The genre mash-up, as is baldly announced by this film’s title, has long been the domain of the B-movie. Movies with titles such as Frankenstein and the Space Monster or Robinson Crusoe on Mars, were staples of drive-ins and small town cinemas through the 1950s to the mid-1960s. They and their ilk were cheaply made films that in certain quarters are now admired for their bad acting, gimcrack production values and silly stories. When you take these elements and rework them with a GDP budget and A-list actors you might make something better or you just might make something bigger and louder and in the process lose all the tongue-in-cheek appeal of those original makeshift ventures. That is exactly what  has happened here. Cowboys & Aliens is big, loud and charmless.
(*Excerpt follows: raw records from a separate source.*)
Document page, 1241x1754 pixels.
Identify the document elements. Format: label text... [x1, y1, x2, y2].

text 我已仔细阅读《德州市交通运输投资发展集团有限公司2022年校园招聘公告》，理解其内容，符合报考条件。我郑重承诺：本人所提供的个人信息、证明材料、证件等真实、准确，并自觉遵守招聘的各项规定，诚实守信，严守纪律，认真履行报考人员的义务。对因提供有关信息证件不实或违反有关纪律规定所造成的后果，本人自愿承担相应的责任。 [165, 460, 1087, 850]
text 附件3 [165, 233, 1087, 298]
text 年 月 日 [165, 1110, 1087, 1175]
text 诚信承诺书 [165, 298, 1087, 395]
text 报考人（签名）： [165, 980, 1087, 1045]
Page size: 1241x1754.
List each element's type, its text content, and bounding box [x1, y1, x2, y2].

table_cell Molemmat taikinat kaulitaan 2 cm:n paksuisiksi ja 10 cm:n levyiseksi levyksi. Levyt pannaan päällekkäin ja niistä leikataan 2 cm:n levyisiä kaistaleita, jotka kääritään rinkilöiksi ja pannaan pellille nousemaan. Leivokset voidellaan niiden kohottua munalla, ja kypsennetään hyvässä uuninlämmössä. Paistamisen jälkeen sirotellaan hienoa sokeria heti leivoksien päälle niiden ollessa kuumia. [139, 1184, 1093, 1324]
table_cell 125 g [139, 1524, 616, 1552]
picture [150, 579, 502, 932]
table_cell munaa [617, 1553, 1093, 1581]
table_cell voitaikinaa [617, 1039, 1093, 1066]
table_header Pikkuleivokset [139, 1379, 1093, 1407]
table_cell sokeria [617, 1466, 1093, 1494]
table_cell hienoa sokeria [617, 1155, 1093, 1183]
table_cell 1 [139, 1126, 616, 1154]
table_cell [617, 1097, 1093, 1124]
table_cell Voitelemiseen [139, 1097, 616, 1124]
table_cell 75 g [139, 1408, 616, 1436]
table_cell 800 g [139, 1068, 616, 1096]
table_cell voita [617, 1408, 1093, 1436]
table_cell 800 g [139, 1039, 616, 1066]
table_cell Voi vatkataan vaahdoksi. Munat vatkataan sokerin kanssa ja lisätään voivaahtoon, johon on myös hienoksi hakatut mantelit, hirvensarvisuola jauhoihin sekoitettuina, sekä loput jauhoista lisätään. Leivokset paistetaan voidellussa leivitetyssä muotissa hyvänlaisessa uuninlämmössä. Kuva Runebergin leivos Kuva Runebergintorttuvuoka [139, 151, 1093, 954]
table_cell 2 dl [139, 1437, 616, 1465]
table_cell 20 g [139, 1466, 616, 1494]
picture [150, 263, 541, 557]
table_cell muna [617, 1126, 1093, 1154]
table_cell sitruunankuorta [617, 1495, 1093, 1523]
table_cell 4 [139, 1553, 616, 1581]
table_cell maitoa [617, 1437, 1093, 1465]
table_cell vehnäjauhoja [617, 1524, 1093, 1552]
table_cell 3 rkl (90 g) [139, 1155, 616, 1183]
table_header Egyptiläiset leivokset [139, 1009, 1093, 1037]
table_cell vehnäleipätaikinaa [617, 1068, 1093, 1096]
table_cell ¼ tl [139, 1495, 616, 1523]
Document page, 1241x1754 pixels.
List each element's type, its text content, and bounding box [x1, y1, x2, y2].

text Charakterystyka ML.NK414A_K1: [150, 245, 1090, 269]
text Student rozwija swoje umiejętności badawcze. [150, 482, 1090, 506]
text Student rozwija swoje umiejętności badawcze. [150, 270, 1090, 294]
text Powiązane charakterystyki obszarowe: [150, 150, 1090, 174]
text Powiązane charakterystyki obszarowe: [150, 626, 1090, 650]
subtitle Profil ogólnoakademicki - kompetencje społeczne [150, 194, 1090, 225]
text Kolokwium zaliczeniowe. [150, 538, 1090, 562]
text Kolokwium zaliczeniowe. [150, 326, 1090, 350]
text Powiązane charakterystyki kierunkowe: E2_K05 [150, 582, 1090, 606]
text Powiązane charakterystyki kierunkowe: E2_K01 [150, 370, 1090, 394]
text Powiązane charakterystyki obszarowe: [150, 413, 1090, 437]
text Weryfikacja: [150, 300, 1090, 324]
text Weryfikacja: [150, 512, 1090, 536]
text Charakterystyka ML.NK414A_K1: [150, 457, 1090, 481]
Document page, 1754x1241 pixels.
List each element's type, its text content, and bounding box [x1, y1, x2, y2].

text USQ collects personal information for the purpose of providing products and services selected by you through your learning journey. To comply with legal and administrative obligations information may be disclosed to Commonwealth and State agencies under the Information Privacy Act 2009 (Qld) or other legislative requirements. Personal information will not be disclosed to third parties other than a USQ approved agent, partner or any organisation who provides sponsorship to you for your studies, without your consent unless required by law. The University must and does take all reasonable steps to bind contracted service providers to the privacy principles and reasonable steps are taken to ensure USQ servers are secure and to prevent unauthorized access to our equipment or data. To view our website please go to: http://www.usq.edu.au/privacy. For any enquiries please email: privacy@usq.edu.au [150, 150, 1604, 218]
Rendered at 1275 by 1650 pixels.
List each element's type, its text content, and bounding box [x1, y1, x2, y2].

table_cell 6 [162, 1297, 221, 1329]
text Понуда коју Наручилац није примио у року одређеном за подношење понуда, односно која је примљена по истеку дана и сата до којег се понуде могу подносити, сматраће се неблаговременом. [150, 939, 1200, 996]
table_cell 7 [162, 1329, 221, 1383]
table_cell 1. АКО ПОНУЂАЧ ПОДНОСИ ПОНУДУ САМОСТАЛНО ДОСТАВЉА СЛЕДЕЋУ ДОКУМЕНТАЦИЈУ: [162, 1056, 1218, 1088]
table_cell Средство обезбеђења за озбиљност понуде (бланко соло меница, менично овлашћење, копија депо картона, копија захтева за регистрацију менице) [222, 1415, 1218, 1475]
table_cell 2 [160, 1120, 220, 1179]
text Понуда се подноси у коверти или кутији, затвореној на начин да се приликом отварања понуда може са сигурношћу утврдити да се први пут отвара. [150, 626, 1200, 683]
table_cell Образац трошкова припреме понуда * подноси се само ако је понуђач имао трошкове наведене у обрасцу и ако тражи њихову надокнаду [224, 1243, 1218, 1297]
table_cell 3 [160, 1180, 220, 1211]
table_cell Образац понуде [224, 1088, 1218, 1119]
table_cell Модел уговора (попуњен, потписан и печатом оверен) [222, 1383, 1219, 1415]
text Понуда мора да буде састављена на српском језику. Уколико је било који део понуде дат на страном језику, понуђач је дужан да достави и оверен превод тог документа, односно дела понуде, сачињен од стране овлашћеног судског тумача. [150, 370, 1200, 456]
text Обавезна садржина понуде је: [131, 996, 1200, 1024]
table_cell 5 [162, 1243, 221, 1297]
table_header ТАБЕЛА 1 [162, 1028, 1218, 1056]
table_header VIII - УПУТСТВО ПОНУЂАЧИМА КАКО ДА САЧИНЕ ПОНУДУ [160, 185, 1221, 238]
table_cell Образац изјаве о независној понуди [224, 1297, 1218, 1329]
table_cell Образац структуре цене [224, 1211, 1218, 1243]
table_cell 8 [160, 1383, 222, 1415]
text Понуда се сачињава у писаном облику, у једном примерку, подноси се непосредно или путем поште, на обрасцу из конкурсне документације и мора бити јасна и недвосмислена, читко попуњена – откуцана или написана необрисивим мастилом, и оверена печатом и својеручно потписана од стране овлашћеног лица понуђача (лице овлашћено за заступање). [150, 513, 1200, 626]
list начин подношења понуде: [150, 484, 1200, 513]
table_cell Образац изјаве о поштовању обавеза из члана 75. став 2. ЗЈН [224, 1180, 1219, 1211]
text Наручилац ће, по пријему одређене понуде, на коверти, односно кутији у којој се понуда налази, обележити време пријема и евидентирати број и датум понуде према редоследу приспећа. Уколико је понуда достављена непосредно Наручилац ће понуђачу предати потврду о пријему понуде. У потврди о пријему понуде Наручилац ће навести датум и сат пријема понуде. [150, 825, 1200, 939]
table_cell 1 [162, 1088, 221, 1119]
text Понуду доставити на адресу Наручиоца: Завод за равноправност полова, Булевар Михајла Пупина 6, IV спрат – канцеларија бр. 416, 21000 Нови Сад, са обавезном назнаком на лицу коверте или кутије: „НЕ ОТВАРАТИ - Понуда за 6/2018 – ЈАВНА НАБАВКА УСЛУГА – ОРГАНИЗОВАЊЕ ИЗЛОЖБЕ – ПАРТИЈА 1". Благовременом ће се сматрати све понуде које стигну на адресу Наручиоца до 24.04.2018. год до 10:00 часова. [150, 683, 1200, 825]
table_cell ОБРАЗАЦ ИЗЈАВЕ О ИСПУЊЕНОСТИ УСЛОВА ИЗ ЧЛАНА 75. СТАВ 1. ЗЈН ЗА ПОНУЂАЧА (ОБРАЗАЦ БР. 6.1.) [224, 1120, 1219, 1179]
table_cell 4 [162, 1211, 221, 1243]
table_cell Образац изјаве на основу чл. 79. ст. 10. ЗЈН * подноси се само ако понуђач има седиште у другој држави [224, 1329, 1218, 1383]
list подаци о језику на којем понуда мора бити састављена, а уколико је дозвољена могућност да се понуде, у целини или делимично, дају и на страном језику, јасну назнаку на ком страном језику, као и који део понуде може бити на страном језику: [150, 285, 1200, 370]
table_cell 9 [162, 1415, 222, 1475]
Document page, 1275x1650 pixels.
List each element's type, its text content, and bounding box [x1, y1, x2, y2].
But then bigger-and-louder-is-better is the trademark of  Spielbergian multiplex film-making isn’t it?  And in case you doubted that Cowboys & Aliens is a Spielberg film, there’s a kid and a dog in it.

If seeing Spielberg’s name in the opening credits made me anxious, the fact that the film opens with Daniel Craig suddenly lurching out of unconsciousness and into frame (how many times have we seen that shot!) and within a few minutes killing 3 reprobates with their own weapons had me thinking that I would be lucky to find anything salvageable in this experience. There was, and that was Harrison Ford’s curmudgeonly cattle baron. But that was all that there was and it’s not enough to make Favreau’s hack work worth the candle.

For the most part it is the Western aspect that provides the bulk of the film. The basic premise is the familiar Hollywood template of rescuing loved ones from “hostiles” whoever they may be. In this case, unlike John Ford’s The Searchers (1956), which had John Wayne looking for a child taken in an Indian raid and which no doubt provided the basic model for Cowboy & Aliens, here our hero (obdurately stoney-faced, Craig seems to have been to the Arnold Schwarzenegger School of Bodybuilding as Acting) is out to retrieve his wife, or woman, I’m not sure which (not that he knows either as he’s recovering from amnesia), from aliens. For some inexplicable reason they have a lust for gold, which is what they are doing in Arizona in 1873. This is all very Back to the Future Part III (p. S. Spielberg, 1990) except that the aliens are slime-covered, murderous monsters that despite having a hyper-technological culture have no language and behave like the marauding pre-historic creatures from Jurassic Park (d. S. Spielberg, 1993). This of course requires the hero and his helpmates to wipe them out with extreme prejudice. Woohoo!!

Although the aliens have firepower of inter-galactic proportions, fortunately Lonergan has a ray gun strapped to his wrist to even the odds. I’m not too sure why the creatures kidnap people (which they do by lassoing them from jet-winged pods!) but like villainous Nazis (cf. Indiana Jones and the Raiders of the Lost Ark d. S Spielberg 1981), they like to experiment on them. If you think all this sounds inane, wait until the last act when the Indians (their omission from the title notwithstanding) arrive to help the white guys and the film’s obligatory eye candy (Olivia Wilde) gets reconstituted in a bonfire before the similarly obligatory good vs evil face-off takes place to the accompaniment of Harry Gregson-Williams' sentimentally bombastic score.

For all its pretension to high-end blockbuster entertainment, Cowboys & Aliens is so banal in both concept and execution as to be of the calibre of film that you’d rent at your DVD store when you have really run out of options. And even then, after it’s all over you won’t be able to avoid the realization that you’ve wasted 2 hours of your life.